On Thursday, the U.S. Senate passed a bill providing $8.3 billion to fight and prevent the coronavirus both at home and abroad. The House passed it Wednesday. Most of the money, $6.5 billion, goes to agencies under the U.S. Department of Health and Human Services, including $2.2 billion to the Centers for Disease Control and Prevention. Almost $1 billion of the CDC money is earmarked for state and local preparedness response. State and local agencies must submit a plan on how they will spend that money to the CDC within 45 days. Each state will get at least $4 million, but the bill doesn’t specify how much each state will get. Some of that will depend on where it’s needed the most.

Nothing in the bill provides money to help individuals who can’t afford to pay for testing or treatment. Nor does it provide any money to help insurance companies subsidize the cost of coronavirus testing or treatment.

“It’s a needed infusion of cash into the public health system as opposed to a health care delivery model,” said Evan Hollander, a spokesman for the House appropriations committee.

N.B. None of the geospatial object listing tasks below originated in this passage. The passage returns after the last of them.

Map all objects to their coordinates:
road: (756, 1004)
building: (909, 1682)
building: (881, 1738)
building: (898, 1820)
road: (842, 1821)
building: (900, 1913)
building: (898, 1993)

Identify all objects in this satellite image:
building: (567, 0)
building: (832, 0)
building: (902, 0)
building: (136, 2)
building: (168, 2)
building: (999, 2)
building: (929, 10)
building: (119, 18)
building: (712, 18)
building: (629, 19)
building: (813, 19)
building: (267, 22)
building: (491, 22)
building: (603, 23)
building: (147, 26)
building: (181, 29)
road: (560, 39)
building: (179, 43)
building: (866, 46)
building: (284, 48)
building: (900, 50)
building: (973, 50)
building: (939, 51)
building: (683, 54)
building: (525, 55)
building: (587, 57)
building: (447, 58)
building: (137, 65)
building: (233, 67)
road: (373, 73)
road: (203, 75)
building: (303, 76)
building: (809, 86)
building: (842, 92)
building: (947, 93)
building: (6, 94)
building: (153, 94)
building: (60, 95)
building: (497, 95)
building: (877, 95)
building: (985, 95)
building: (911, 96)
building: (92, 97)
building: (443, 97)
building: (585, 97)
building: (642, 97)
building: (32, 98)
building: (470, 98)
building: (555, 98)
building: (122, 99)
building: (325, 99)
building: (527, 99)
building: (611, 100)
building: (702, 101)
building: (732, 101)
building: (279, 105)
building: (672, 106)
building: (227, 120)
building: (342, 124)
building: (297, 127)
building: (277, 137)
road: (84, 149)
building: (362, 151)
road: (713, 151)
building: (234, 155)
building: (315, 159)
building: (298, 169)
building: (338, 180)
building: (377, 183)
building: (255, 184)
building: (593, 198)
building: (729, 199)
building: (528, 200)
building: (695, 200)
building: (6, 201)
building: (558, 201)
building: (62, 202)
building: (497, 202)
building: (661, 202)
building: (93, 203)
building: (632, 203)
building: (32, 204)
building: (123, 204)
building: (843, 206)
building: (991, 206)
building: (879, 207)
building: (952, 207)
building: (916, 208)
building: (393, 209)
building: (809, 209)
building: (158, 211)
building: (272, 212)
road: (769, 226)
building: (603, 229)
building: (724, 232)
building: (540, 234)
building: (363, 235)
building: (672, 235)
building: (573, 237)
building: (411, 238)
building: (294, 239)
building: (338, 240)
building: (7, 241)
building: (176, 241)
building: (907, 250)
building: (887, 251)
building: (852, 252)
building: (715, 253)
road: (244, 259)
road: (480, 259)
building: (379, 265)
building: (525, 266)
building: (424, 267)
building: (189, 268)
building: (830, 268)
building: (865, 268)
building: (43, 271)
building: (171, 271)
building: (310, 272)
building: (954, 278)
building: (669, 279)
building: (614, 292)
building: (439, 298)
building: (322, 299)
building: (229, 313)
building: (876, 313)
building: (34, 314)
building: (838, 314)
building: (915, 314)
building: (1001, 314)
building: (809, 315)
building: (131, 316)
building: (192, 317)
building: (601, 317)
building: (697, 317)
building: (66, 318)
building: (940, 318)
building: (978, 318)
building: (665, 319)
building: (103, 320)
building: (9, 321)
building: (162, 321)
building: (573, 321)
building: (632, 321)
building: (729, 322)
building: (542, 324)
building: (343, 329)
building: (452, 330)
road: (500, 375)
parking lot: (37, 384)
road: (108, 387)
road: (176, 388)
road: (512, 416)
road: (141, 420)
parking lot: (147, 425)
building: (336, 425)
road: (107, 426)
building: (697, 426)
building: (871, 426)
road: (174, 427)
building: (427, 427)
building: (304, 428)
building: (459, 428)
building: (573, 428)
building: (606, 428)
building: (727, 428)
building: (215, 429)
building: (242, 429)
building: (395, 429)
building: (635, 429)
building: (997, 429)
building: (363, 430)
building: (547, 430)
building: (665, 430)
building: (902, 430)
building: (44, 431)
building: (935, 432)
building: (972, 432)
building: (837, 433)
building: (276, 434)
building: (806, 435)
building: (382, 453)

Kristine Grow, speaking for the America’s Health Insurance Plans, a trade group, said she “could not speak to the uninsured population. But for people who have health insurance coverage with high deductibles, they should not hesitate to seek treatment because of concerns about costs.” Health insurers “are working with federal, state and local officials to protect people from out-of-pocket costs. We do not want financial concerns to be a barrier.”

On Wednesday, Gov. Gavin Newsom declared a state of emergency for California after a 71-year-old Placer County man died from the coronavirus that he likely contracted on a cruise ship that left from San Francisco Feb. 11 and returned Feb. 21.

The state of emergency provided no funding for coronavirus treatment or testing.

“Money is not the issue for the state of California,” Newsom said in a news conference.

He did say California is getting $37 million from the federal coronavirus bill. On Monday, Newsom asked the Legislature to make up to $20 million available from the Disaster Response Emergency Operations Account, “which will allow state government to respond to the spread of COVID-19. This will be an early action item for the 2020-2021 budget,” according to a news release. It didn’t specify how the money would be spent.

The CDC has been paying for the coronavirus test itself. On Wednesday, the White House announced that 1.5 million more test kits would be going out this week. In California, 10 public laboratories can now do testing. The CDC will not, however, pay for any doctor’s visit that may be required to get the test. That’s up to individuals, and their insurance if they have it. If testing was expanded to private labs, it’s not clear whether the CDC would pay for that.

Under existing federal regulations, the CDC can decide whether to cover bills related to patients who are placed in isolation or quarantine in a hospital. During the Ebola outbreak, it did cover those costs. It has not yet said whether it will cover those costs for coronavirus, Hollander said.

The CDC did not respond to multiple requests for comment.